TOKYO -- The Japanese government plans to double productivity growth in the service sector to 2% a year by 2020 in a bid to boost gross domestic product, taking on an issue seen as a culprit in the country's long economic stagnation.
With a declining population expected to limit future growth, the government views a focus on improving productivity as a must. This is seen as particularly important for the service sector, which accounts for 75% of GDP but whose productivity is only about half that in the U.S. Labor productivity has roughly tripled since 1970 in manufacturing but improved only about 25% in the nonmanufacturing sector.
Annual growth in service-sector labor productivity has languished at 1% or so in recent years. To achieve the 2% goal, the government aims to help 10,000 companies boost productivity at least 10% a year by 2020. It will offer subsidies of up to 5 million yen ($44,000), mainly to small and midsize businesses, for productivity-boosting measures like those being taken by their larger counterparts. FamilyMart is accelerating implementation of self-checkout registers, while Colowide and other restaurant operators have installed touch-screen order terminals.
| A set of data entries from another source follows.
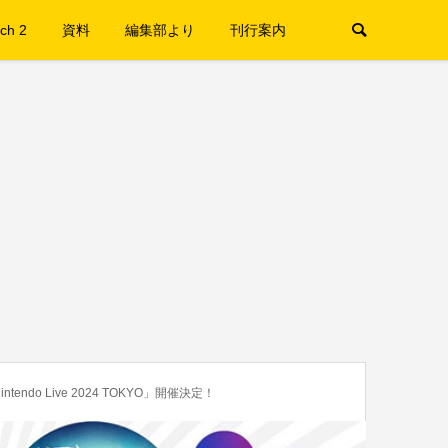
ch 2
資料
編集部より
刊行案内
ndo Live 2024 TOKYO」開催決定！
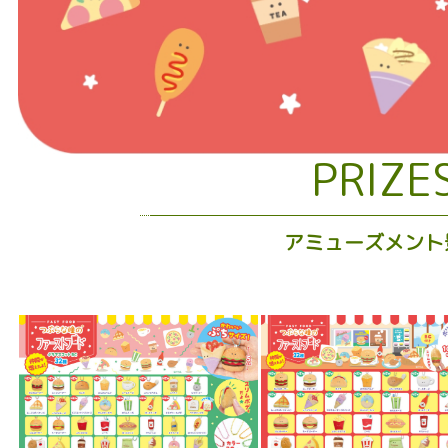
PRIZE
アミューズメント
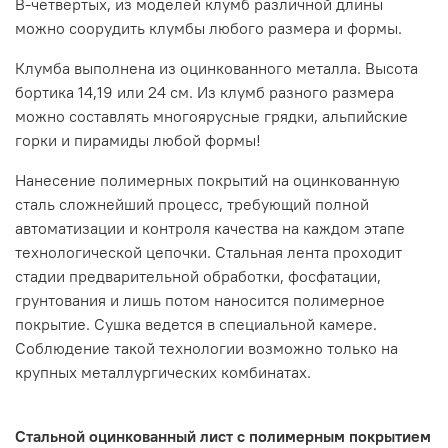
В-четвертых, из моделей клумб различной длины
можно соорудить клумбы любого размера и формы.
Клумба выполнена из оцинкованного металла. Высота
бортика 14,19 или 24 см. Из клумб разного размера
можно составлять многоярусные грядки, альпийские
горки и пирамиды любой формы!
Нанесение полимерных покрытий на оцинкованную
сталь сложнейший процесс, требующий полной
автоматизации и контроля качества на каждом этапе
технологической цепочки. Стальная лента проходит
стадии предварительной обработки, фосфатации,
грунтования и лишь потом наносится полимерное
покрытие. Сушка ведется в специальной камере.
Соблюдение такой технологии возможно только на
крупных металлургических комбинатах.
Стальной оцинкованный лист с полимерным покрытием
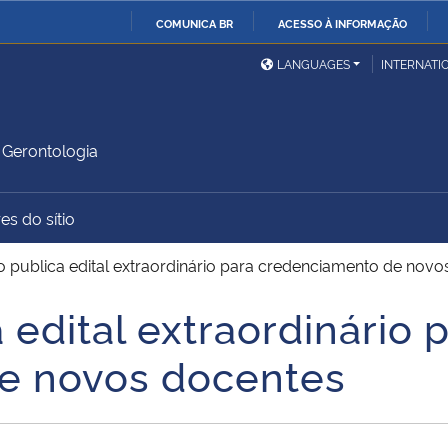
COMUNICA BR
ACESSO À INFORMAÇÃO
Ministério da Defesa
Ministério das Relações
Mini
IR
LANGUAGES
INTERNATI
Exteriores
PARA
O
Ministério da Cidadania
Ministério da Saúde
Mini
CONTEÚDO
Gerontologia
es do sítio
Ministério do
Controladoria-Geral da
Mini
Desenvolvimento Regional
União
Famí
 publica edital extraordinário para credenciamento de novo
Hum
edital extraordinário 
Advocacia-Geral da União
Banco Central do Brasil
Plan
e novos docentes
The cap on credit guarantees offered by the Japan Federation of Credit Guarantee Corporations will be raised from 280 million yen to 560 million yen.
The government will develop a system to let smaller companies in the service sector grade their own growth potential and productivity improvement and see how they measure up to industry averages. Regional financial institutions will use the framework to assess clients, encouraging growth-oriented reform at local businesses.
Government agencies will work together to clarify and ease regulations to promote the spread of new services using information technology, particularly in health care.
But whether these measures will serve their intended purpose is unclear. Some worry that companies that should exit their markets will stay in, crowding out new entrants. And demands continue for more extensive policies to promote free economic activity, such as sweeping deregulation and lower taxes.